Dans la juridiction française, le "crime" contre l'environnement ne sera pas. La création de l'écocide, plébiscité depuis longtemps par les défenseurs de l'environnement et les membres de la Convention citoyenne, s'en tiendra finalement au seul statut de "délit". Les 150 participants lui avaient pourtant consacré une ligne dans leurs propositions rendues au gouvernement en juin dernier. Ce week-end, la ministre de la Transition écologique Barbara Pompili et le ministre de la Justice Eric Dupont-Moretti ont annoncé, dans une interview croisée au Journal du Dimanche (JDD), la création du "délit d'écocide".
Exit la notion de "crime"
Aux 150 propositions de la Convention Citoyenne pour le climat, Emmanuel Macron s'était engagé à en retenir la quasi-totalité. À trois jokers près. Mais l'exécutif a finalement choisi l'option "délit" plutôt que "crime" : une nuance qui implique une catégorisation de l'infraction comme "modérée", alors que le plus bas niveau relève de la contravention (le plus haut tient quant à lui du crime). Selon la ministre, le président avait "dès le départ" indiqué que "la rédaction proposée pour l’écocide ne pouvait être retenue telle quelle". "Elle était en effet trop imprécise, ce qui la rendait potentiellement inconstitutionnelle", a-t-elle affirmé auprès du JDD.

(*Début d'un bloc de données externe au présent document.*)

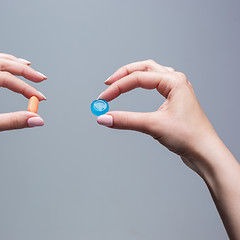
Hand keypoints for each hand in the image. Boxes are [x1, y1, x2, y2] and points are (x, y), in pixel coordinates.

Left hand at [0, 53, 46, 155]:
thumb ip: (14, 121)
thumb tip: (37, 119)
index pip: (4, 78)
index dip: (25, 88)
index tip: (40, 98)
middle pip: (0, 63)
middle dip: (22, 71)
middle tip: (41, 79)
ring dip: (11, 63)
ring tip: (28, 68)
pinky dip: (0, 67)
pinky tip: (8, 69)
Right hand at [97, 60, 218, 175]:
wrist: (205, 152)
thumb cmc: (189, 136)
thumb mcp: (153, 126)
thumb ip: (126, 120)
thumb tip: (104, 118)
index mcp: (173, 81)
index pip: (137, 78)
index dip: (117, 88)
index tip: (103, 99)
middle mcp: (176, 81)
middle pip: (144, 68)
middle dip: (124, 75)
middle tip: (108, 83)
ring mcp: (177, 90)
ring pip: (151, 73)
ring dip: (134, 75)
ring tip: (120, 81)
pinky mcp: (175, 100)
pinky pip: (156, 84)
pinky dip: (143, 83)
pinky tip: (140, 86)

Barbara Pompili a également assuré que la proposition, telle qu'elle a été retenue "est en fait la traduction, en des termes juridiques précis, de ce que demandaient les promoteurs historiques de la reconnaissance de l'écocide".
Quels seront les contours du délit d'écocide ?
Deux types de délits devraient être mis en place, ont précisé les deux ministres : le "délit général de pollution", ainsi que le "délit de mise en danger de l'environnement". Selon Eric Dupont-Moretti, les peines encourues pour le premier seront "de trois à dix ans d'emprisonnement selon qu'on est en présence d'une infraction d'imprudence, d'une violation manifestement délibérée d’une obligation et la plus lourde, d’une infraction intentionnelle". Les amendes quant à elles devraient osciller entre 375 000 et 4,5 millions d'euros. Pour le second délit, qui "vise à pénaliser la mise en danger délibérée de l’environnement par des violations délibérées d’une obligation", il devrait relever d'un an d'emprisonnement et de 100 000 euros d'amende.
Pour faire appliquer ces peines, plusieurs instances devraient voir le jour : une juridiction spécialisée de l'environnement, ainsi que "des postes d'assistants spécialisés en matière environnementale afin de renforcer les moyens de cette nouvelle juridiction spécialisée", a précisé le garde des Sceaux. Enfin, le gouvernement devrait également "renforcer les services d'enquête en matière d'environnement en créant un statut d'officier de police judiciaire pour les inspecteurs de l'environnement".
Militants et défenseurs de l'environnement déçus
Chez les écologistes, on salue la décision malgré un arrière-goût amer. Sur Twitter, le réalisateur Cyril Dion déplore, au-delà d'une "amélioration du droit", une proposition "infiniment moins ambitieuse" que celle de la Convention citoyenne.
Une idée partagée par Valérie Cabanes, co-fondatrice de l'association Notre Affaire à tous : "Utiliser le terme d'écocide en le vidant de sa substance est un mauvais tour fait aux citoyens, en donnant l'illusion qu'ils ont obtenu ce qu'ils souhaitaient".
Du côté des avocats aussi, on enfonce le clou. "C'est un exercice de communication. Ce qui est présenté est, en réalité, une idée qui date de plusieurs années : le délit général de pollution. C'est une réunion de nombreux délits existant, cela va permettre de simplifier", assure l'avocat spécialisé dans l'environnement Arnaud Gossement auprès du Parisien. L'ex-ministre Corinne Lepage, elle, dénonce "une farce" : "Il y a un règlement communautaire de 2008 qui oblige les Etats membres à créer dans leur droit interne des infractions en matière d'environnement dans tous les domaines. Nous avons donc simplement douze ans de retard". "Les seules dispositions pénales sérieuses qui existent sont pour la pollution de l'eau, poursuit-elle. Il y aura du progrès si on sanctionne des délits qui ne le sont pas encore, comme pour l'air ou le sol. Ce qui est malhonnête, c'est d'appeler ça écocide. C'est du pipeau", lit-on dans le quotidien.